== Passage ==
Analysis of patients with and without changes in bone marrow biopsies per the modified Bauermeister scale

Cohort 3

Patients with ∆ reticulin and/or collagena (N = 7)

Patients with no ∆ collagen or reticulin (N = 51)

Age, median (Q1, Q3), years

47 (30, 60)

44 (33, 61)

ITP duration, median (Q1, Q3), years

4.1 (1.2, 9.1)

2.2 (1.2, 7.1)

Prior splenectomy rate, n (%)

2 (29)

17 (33)

Platelet responseb, median (Q1, Q3)

Time to first platelet response, weeks

15 (7, 21)c

3 (2, 8)d

Weeks with platelet response, %

5 (0, 28)

38 (28, 76)

Exposuree, median (Q1, Q3)

Average weekly dose, μg/kg

9 (7, 9)

2 (1, 5)

Maximum weekly dose, μg/kg

10 (9, 10)

4 (3, 10)

Cumulative dose, μg/kg

1207 (204, 1358)

345 (136, 610)

ITP immune thrombocytopenia, Q1 quartile 1, Q3 quartile 3, change, i.e., increase of two or more grades

aFive had increased reticulin only and two also had collagen

bCalculated only for those patients who had a platelet response within each group of patients

c N = 4

d N = 50

eExposure was up to time of biopsy; per protocol, maximum dose was 10 μg/kg

Limitations of this study include the lack of within-patient comparison over time, as each patient was to have two biopsies only: one baseline biopsy and one after 1, 2, or 3 years of romiplostim (as opposed to having biopsies performed at all four timepoints). This study design was chosen to minimize patient discontinuation due to repeated bone marrow biopsies. This study also did not include a placebo control group, which limits analysis of the potential effects of romiplostim on the bone marrow as opposed to effects due to the progression of severe ITP. Also, the cohorts were not randomized, but enrolled sequentially, so as to ensure adequate enrollment in each of the cohorts before starting to enroll in the next cohort. While the patients in cohort 3 appear to be somewhat younger and with shorter duration of ITP, these changes are not statistically different. It is possible that patients with earlier-stage ITP were more willing to enroll in cohort 3, as there was the opportunity to receive up to 3 years of romiplostim prior to follow-up biopsy. Of note, in Ghanima et al. [22], a higher grade of fibrosis was associated with older age (p = 0.01), which we did not find in this study; the association with ITP duration was not significant (p ≥ 0.05 in both analyses) in either study. A further limitation is that while all patients had bone marrow biopsies done at baseline, some patients did not have follow-up biopsies (32/169, or 19 %) and a few did not have evaluable biopsies. The rate of bone marrow changes of collagen and/or ≥2 grades on the modified Bauermeister scale was low and limited statistical interpretation and comparison, particularly for any subgroups, and there was a relatively short duration of follow-up in determining the clinical importance of bone marrow changes. Lastly, the exact time of when bone marrow changes occurred is not known; it can only be stated that it occurred prior to the time of biopsy, which limits assessment of any relationship between time of exposure and bone marrow changes.

Saved entries

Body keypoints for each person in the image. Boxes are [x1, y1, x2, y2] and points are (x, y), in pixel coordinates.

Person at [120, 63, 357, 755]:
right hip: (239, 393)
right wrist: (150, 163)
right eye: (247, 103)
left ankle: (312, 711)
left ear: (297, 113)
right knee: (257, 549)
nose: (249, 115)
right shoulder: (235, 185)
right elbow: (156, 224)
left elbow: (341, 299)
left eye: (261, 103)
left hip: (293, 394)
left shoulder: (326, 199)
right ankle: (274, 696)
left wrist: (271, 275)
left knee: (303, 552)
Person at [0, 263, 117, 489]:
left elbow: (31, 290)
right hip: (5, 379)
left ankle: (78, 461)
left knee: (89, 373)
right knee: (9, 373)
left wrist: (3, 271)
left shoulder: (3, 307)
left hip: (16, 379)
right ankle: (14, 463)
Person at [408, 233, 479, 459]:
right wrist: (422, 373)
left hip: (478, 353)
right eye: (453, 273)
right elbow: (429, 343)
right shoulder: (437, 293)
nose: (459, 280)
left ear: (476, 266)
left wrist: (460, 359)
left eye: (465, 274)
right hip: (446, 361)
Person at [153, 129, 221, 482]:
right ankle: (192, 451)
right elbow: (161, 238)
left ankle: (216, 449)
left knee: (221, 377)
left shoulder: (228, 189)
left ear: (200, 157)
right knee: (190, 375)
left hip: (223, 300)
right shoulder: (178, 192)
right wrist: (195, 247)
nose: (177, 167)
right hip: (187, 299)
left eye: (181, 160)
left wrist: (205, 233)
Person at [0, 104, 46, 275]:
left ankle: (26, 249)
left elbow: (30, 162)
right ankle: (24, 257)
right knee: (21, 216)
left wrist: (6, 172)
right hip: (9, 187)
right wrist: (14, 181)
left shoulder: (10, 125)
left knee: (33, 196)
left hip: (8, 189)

* * *

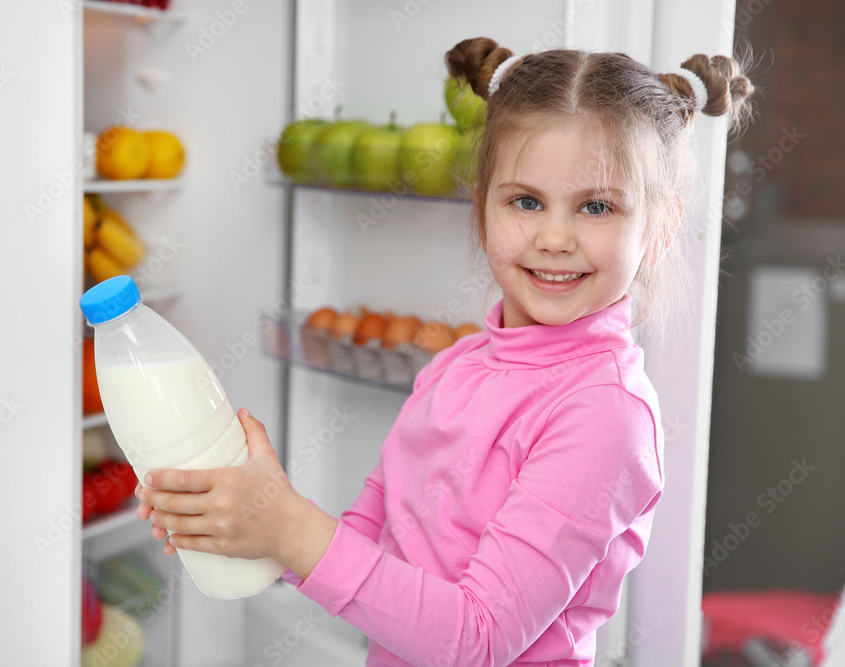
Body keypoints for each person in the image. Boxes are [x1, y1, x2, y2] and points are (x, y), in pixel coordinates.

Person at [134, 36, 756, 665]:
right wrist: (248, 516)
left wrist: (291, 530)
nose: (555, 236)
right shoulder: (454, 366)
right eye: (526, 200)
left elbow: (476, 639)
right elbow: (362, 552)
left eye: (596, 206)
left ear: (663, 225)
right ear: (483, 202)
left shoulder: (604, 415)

== Exercise set ==
- A) In the romiplostim bone marrow study text, why did each patient have only two biopsies instead of one at every timepoint?
- B) According to the romiplostim bone marrow study text, how many patients did not have follow-up biopsies?

== Set of answers ==
- A) The study was designed this way to minimize patient discontinuation caused by repeated bone marrow biopsies. Each patient therefore had one baseline biopsy and one after 1, 2, or 3 years of romiplostim.

- B) 32 of 169 patients, or 19%, did not have follow-up biopsies.